WHAT TO DO: In the data below, how many lines contain the string "size"? Give only the figure.
** RECORD EXTRACTS follows **
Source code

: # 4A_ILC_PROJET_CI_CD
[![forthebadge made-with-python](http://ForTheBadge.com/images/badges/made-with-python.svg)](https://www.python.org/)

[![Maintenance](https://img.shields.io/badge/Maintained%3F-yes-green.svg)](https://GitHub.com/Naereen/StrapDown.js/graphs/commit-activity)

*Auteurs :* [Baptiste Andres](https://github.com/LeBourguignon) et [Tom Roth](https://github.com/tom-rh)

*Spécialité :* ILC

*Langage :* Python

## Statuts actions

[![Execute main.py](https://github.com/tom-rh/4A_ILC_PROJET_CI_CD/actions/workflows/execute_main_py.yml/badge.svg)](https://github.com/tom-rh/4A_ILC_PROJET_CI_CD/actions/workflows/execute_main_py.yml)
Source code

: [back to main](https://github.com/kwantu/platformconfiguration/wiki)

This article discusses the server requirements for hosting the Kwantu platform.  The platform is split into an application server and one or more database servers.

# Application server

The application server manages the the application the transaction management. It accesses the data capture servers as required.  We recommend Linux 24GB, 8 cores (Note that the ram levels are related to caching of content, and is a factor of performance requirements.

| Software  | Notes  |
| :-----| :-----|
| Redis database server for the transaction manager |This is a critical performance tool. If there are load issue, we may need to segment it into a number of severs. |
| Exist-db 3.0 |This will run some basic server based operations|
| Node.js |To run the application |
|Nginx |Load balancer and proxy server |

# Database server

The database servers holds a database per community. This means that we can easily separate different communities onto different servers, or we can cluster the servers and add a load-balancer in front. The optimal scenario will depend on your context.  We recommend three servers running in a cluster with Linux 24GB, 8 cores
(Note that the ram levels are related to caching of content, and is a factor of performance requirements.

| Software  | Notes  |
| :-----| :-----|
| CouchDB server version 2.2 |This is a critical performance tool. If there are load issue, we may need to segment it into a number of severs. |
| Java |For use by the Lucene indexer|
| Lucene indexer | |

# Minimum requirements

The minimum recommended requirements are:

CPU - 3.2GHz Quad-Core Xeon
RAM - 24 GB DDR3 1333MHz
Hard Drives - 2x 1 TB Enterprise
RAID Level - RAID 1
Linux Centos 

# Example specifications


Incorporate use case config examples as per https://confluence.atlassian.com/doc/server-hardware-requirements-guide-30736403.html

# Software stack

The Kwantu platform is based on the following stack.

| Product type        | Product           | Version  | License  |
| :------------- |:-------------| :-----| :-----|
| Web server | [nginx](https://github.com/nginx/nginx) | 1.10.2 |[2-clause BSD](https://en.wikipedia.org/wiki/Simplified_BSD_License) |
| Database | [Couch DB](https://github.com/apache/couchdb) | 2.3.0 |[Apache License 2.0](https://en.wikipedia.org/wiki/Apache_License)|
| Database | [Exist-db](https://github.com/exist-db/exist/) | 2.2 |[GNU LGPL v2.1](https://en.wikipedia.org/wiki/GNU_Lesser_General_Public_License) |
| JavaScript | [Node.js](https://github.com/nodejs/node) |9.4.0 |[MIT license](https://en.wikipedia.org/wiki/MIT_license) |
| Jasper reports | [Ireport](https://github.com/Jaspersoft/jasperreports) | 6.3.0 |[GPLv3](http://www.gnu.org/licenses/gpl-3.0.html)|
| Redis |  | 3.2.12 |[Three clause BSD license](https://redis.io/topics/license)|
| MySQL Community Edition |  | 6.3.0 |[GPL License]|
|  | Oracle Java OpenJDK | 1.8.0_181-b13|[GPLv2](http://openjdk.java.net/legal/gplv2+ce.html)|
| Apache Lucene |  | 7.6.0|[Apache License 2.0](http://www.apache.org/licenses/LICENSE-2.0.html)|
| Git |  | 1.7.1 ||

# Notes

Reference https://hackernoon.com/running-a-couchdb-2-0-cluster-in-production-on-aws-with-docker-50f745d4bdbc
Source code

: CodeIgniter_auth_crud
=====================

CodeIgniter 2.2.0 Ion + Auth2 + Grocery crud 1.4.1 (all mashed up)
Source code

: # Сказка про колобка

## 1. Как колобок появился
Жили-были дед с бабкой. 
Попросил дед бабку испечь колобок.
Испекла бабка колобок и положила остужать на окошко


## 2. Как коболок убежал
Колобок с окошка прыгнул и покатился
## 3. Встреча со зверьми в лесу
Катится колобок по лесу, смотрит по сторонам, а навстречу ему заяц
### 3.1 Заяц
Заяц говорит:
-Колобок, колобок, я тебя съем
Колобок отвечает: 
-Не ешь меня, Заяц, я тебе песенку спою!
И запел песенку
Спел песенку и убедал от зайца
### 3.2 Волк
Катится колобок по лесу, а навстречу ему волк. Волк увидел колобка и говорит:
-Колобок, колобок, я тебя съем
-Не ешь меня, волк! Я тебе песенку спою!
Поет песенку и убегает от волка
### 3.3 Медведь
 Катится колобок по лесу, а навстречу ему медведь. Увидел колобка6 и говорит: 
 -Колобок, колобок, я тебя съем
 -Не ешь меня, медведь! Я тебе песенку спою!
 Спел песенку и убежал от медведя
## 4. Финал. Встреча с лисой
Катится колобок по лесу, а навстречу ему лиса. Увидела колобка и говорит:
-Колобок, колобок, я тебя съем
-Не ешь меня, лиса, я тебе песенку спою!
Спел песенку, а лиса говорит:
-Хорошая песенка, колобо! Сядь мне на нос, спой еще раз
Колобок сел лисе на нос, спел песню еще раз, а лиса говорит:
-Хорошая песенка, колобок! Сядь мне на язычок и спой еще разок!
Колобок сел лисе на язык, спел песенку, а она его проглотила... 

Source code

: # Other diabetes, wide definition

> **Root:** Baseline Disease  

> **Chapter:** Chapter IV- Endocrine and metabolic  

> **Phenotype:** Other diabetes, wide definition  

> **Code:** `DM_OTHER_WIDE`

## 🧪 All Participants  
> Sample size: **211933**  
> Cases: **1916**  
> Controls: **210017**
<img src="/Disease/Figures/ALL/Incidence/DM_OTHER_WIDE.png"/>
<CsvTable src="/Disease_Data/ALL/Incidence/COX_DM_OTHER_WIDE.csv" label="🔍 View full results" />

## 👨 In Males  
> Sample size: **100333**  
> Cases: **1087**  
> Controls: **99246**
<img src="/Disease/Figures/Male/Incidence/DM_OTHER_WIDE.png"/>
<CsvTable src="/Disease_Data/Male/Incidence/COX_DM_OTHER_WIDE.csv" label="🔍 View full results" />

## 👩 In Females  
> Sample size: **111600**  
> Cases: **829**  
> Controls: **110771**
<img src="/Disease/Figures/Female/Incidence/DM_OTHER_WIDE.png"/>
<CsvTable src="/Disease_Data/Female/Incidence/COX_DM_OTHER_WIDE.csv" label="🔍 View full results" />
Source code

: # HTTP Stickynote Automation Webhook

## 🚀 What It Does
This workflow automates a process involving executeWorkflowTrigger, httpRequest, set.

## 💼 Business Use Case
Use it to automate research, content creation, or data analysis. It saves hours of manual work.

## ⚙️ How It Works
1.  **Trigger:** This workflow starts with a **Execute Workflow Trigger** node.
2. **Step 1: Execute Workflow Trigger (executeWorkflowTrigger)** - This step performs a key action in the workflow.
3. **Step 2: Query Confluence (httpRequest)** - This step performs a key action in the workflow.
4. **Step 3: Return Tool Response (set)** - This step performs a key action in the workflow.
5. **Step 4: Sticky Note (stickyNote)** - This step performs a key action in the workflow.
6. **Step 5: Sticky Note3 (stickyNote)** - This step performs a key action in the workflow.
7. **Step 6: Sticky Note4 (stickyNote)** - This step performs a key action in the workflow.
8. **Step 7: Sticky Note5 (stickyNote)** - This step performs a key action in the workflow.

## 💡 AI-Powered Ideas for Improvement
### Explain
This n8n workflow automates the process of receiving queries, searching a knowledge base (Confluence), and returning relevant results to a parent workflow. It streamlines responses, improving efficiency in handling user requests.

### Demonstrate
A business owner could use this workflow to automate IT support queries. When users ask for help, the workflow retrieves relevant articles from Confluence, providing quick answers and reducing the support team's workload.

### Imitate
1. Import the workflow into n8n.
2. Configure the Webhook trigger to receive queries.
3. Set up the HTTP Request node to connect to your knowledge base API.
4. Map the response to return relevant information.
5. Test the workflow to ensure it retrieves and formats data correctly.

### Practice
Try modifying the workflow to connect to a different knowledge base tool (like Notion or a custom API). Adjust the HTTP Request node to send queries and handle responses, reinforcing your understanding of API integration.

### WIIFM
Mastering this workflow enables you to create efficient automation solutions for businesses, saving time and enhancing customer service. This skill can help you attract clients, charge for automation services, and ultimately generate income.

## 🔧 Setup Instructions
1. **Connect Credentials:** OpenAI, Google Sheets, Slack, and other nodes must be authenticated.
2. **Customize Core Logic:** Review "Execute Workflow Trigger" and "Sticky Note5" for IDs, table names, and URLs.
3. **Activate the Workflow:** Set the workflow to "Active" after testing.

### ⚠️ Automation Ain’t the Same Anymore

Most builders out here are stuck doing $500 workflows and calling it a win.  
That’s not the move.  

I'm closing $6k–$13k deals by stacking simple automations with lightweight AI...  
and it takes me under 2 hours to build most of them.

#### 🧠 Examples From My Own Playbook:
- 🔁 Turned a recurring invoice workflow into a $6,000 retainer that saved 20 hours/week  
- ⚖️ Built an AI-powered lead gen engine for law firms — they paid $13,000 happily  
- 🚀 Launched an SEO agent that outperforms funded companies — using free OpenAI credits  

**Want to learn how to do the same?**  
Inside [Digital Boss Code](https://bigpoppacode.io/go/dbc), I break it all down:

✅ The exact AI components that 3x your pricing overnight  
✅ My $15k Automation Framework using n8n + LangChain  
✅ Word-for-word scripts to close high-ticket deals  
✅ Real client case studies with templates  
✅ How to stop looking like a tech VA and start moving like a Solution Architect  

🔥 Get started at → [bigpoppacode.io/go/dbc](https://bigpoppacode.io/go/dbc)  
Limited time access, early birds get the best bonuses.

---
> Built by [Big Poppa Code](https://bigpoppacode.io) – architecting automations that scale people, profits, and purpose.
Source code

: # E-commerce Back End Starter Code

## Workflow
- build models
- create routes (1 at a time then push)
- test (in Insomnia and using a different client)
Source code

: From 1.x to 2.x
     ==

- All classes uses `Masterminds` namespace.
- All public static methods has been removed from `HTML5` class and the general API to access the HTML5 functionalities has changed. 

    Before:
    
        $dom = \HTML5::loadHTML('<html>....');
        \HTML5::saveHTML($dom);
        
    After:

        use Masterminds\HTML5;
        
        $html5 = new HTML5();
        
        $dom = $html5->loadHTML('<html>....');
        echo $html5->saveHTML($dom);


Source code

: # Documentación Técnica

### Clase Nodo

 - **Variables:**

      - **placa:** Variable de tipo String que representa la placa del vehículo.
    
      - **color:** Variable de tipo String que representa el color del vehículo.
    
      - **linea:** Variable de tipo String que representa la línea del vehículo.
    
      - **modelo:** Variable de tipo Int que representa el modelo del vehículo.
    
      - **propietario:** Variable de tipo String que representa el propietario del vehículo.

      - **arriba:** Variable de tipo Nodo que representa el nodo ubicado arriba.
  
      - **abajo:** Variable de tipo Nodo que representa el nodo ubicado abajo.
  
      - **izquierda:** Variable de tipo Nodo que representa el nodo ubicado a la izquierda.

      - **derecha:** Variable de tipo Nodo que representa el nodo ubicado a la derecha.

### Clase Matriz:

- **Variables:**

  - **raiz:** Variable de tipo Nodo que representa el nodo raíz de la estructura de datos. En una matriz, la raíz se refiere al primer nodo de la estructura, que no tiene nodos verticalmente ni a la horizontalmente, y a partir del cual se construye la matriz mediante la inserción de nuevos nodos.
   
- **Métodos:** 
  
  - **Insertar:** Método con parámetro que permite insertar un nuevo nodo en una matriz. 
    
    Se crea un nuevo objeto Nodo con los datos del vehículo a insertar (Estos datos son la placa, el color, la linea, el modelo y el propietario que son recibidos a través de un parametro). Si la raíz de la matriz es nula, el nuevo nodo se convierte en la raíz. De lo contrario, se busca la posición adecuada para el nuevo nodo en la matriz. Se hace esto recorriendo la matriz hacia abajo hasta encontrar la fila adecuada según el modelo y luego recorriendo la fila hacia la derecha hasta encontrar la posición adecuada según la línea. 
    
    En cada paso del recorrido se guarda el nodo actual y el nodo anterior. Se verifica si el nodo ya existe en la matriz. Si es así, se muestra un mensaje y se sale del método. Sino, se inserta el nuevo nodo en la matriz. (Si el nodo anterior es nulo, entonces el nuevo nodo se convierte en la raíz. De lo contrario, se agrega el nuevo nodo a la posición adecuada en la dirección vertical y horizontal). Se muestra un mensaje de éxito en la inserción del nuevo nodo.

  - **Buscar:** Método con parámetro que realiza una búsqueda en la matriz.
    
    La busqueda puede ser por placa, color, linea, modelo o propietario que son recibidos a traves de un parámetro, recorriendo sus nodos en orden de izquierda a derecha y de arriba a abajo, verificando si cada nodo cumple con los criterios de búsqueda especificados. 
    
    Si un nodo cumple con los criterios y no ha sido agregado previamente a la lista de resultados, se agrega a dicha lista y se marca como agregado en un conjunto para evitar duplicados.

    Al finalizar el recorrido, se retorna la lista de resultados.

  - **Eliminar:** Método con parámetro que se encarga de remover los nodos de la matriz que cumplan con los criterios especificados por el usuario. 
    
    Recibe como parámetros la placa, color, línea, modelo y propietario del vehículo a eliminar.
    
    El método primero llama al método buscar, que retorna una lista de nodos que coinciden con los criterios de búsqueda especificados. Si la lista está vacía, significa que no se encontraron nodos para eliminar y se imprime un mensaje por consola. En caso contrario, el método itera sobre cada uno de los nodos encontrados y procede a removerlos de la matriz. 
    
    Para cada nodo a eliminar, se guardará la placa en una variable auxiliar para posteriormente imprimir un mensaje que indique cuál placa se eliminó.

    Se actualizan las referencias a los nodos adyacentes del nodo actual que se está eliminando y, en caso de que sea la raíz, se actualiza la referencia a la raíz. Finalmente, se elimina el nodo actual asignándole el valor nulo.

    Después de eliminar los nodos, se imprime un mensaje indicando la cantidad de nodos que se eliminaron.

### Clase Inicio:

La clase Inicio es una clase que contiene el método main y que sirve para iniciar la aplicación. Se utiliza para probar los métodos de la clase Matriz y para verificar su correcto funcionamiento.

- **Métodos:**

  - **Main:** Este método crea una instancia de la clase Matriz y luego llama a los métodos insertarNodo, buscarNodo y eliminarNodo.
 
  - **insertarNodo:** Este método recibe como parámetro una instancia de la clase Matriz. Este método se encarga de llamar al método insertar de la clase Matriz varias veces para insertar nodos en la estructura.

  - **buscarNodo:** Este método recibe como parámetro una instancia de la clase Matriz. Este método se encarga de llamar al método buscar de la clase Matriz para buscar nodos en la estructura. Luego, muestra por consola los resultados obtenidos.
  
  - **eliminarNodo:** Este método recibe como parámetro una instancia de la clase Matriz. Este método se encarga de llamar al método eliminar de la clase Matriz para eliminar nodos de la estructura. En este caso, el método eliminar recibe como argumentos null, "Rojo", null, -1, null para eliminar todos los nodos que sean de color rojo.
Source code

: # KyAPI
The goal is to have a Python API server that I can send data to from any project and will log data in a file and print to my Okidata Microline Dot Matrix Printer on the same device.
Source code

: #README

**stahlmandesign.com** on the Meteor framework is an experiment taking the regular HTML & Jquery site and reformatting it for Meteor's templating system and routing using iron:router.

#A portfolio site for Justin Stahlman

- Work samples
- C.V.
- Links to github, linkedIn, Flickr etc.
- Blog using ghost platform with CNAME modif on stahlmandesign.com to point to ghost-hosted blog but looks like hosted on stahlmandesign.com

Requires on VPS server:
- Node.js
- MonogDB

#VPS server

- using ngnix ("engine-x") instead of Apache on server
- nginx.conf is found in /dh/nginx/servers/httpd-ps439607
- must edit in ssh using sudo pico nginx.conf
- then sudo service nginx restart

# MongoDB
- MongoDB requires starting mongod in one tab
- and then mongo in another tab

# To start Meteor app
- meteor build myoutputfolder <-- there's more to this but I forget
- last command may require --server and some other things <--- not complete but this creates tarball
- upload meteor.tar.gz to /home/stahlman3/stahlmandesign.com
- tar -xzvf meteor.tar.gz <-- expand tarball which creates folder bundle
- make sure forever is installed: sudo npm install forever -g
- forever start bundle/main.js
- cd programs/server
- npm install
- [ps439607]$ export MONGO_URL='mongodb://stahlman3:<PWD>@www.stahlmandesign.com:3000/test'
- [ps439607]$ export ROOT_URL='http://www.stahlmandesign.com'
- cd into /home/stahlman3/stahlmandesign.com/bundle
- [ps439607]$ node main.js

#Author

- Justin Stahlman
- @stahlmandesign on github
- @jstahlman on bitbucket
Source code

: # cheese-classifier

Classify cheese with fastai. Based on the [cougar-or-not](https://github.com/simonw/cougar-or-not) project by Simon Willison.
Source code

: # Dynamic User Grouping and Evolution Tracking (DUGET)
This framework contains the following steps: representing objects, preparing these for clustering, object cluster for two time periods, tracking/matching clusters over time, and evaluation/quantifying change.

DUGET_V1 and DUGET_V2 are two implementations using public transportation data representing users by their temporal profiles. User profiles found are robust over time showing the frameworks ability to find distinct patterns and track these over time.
** End of RECORD EXTRACTS **
EXERCISE ANSWER: 3